Exercise brief: Go through the lines of the material and count the ones with the word "Switch". Give that count alone.

The data:
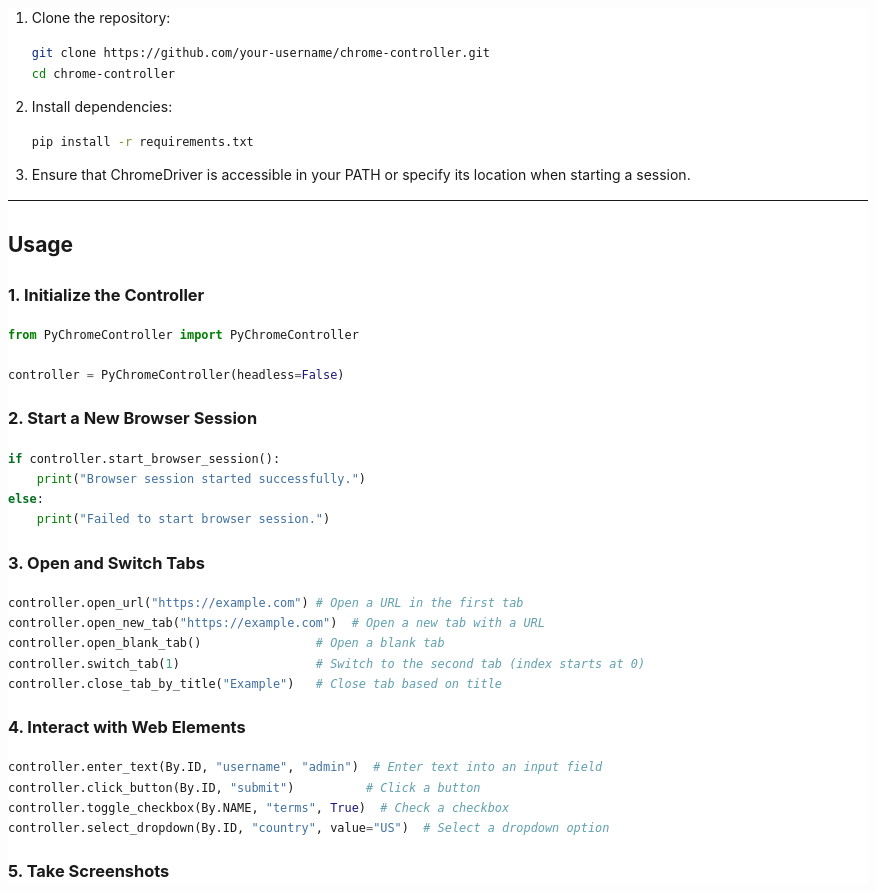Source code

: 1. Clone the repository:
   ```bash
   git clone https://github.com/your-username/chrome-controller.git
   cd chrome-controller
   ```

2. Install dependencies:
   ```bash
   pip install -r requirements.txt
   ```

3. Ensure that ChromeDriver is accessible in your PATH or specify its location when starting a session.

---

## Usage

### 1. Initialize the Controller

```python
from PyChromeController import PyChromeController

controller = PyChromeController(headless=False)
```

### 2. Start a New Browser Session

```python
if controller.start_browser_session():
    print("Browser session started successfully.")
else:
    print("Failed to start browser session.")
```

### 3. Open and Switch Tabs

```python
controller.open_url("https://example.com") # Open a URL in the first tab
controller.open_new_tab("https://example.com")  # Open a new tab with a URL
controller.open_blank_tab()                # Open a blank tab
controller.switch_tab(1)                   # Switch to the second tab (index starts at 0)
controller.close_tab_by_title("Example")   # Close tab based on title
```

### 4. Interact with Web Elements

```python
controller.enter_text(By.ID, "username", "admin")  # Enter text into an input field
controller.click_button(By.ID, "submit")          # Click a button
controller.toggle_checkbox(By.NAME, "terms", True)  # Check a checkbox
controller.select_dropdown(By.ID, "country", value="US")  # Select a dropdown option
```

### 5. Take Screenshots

Result for this exercise: 2